Eine der US-Serien, der es gelingt, Behinderungen als nebensächlich zu zeigen, ist „Game of Thrones“. In der weltbekannten Fantasyserie treten viele Figuren mit ständigen oder vorübergehenden Behinderungen auf.

Etwa der kleinwüchsige Tyrion Lannister, der zwar immer wieder Sprüche über sich ergehen lassen muss, sich aber davon kaum beeindrucken lässt. Ansonsten weiß Tyrion sich eher durch seine Intelligenz und sein Verhandlungsgeschick zu präsentieren.

Sein Bruder Jamie muss den Verlust seiner Hand verkraften, das hindert ihn aber nicht daran, weiter der glänzende Ritter zu sein. Arya Stark hingegen erkennt erst als blinde Bettlerin ihre wahren Fähigkeiten und der König von Dorne kann auch vom Rollstuhl aus regieren, ohne dafür bemitleidet zu werden.

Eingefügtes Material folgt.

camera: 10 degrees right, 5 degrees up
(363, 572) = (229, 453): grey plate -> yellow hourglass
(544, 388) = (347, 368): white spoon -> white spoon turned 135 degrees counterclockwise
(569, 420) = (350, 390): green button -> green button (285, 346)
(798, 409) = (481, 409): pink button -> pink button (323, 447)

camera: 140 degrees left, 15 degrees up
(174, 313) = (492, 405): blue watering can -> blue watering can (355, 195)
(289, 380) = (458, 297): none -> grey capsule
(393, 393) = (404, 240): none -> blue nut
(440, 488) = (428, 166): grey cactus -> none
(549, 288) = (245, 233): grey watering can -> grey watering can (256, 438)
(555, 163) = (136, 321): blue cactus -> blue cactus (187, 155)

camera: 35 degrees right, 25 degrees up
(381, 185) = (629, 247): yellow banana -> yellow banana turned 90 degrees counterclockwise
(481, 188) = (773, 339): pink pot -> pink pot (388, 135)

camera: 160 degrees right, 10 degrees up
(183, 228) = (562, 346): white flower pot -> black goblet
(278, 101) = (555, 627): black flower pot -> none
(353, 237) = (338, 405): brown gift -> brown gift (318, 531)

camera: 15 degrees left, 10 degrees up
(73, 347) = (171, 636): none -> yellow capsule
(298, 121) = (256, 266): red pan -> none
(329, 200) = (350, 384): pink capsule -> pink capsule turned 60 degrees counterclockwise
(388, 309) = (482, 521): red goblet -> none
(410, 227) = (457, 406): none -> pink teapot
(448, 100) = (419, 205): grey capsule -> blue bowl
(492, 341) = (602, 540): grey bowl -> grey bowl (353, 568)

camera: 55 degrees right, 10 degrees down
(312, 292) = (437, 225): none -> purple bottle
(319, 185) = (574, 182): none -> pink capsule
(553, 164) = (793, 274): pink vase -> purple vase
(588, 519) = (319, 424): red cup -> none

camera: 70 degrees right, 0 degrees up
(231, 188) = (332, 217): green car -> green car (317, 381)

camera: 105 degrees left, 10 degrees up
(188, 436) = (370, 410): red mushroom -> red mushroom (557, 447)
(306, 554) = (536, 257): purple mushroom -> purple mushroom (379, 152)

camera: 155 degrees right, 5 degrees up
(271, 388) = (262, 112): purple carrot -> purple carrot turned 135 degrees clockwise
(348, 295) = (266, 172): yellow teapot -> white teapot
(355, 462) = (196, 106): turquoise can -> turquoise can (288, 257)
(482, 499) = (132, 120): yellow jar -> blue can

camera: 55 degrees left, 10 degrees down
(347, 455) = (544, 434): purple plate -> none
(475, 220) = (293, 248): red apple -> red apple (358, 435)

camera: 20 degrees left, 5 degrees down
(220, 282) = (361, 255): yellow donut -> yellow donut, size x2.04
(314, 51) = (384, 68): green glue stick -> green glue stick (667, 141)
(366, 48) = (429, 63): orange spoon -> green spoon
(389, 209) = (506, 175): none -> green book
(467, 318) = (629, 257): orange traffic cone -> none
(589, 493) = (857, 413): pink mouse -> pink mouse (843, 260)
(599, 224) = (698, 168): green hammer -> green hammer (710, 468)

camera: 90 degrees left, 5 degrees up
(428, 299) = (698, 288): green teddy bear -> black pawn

Natürlich wirken sich Behinderungen auf die Figuren aus. Ansonsten würden sie für jede Geschichte nur zur nutzlosen Dekoration, die aus dem Drehbuch gestrichen werden könnte.

„Der Club der roten Bänder“ trägt jedenfalls zu einem besseren und leichteren Umgang mit dem Thema Behinderung bei. Jetzt sollten die nächsten deutschen Serien noch folgende Erkenntnis von „Game of Thrones“ umsetzen: Mag eine Behinderung für eine Figur noch so tragisch sein, es bleibt wenig Zeit, in Schockstarre und Selbstmitleid zu verharren, wenn eine Drachenkönigin in See sticht und eine Armee von Untoten an die Tore stürmt.